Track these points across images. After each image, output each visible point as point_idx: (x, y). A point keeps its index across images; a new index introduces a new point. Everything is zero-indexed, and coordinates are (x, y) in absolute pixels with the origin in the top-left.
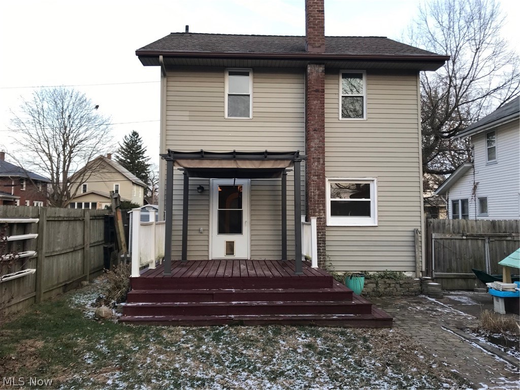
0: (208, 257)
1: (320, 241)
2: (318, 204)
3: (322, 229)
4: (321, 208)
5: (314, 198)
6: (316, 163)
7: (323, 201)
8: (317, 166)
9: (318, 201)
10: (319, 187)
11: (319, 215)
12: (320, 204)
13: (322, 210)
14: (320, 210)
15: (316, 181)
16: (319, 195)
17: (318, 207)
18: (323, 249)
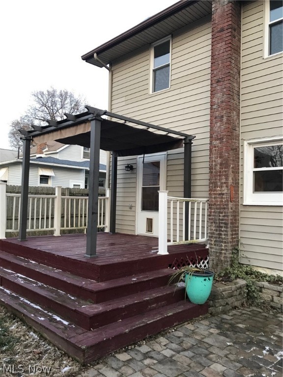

Task description
Lay out every line of the entries above as a Markdown table with the columns Row and Entry line, numbering the rows and skipping blank lines. Leave the pictures out.

Exercise response
| Row | Entry line |
|---|---|
| 1 | Track these points across images. After each image, output each visible point as point_idx: (x, y). A point keeps its index across images; a new index introduces a new point. Everything is zero-indexed, and coordinates are (x, y) in absolute pixels with the origin in the top-left. |
| 2 | 0: (208, 257) |
| 3 | 1: (320, 241) |
| 4 | 2: (318, 204) |
| 5 | 3: (322, 229) |
| 6 | 4: (321, 208) |
| 7 | 5: (314, 198) |
| 8 | 6: (316, 163) |
| 9 | 7: (323, 201) |
| 10 | 8: (317, 166) |
| 11 | 9: (318, 201) |
| 12 | 10: (319, 187) |
| 13 | 11: (319, 215) |
| 14 | 12: (320, 204) |
| 15 | 13: (322, 210) |
| 16 | 14: (320, 210) |
| 17 | 15: (316, 181) |
| 18 | 16: (319, 195) |
| 19 | 17: (318, 207) |
| 20 | 18: (323, 249) |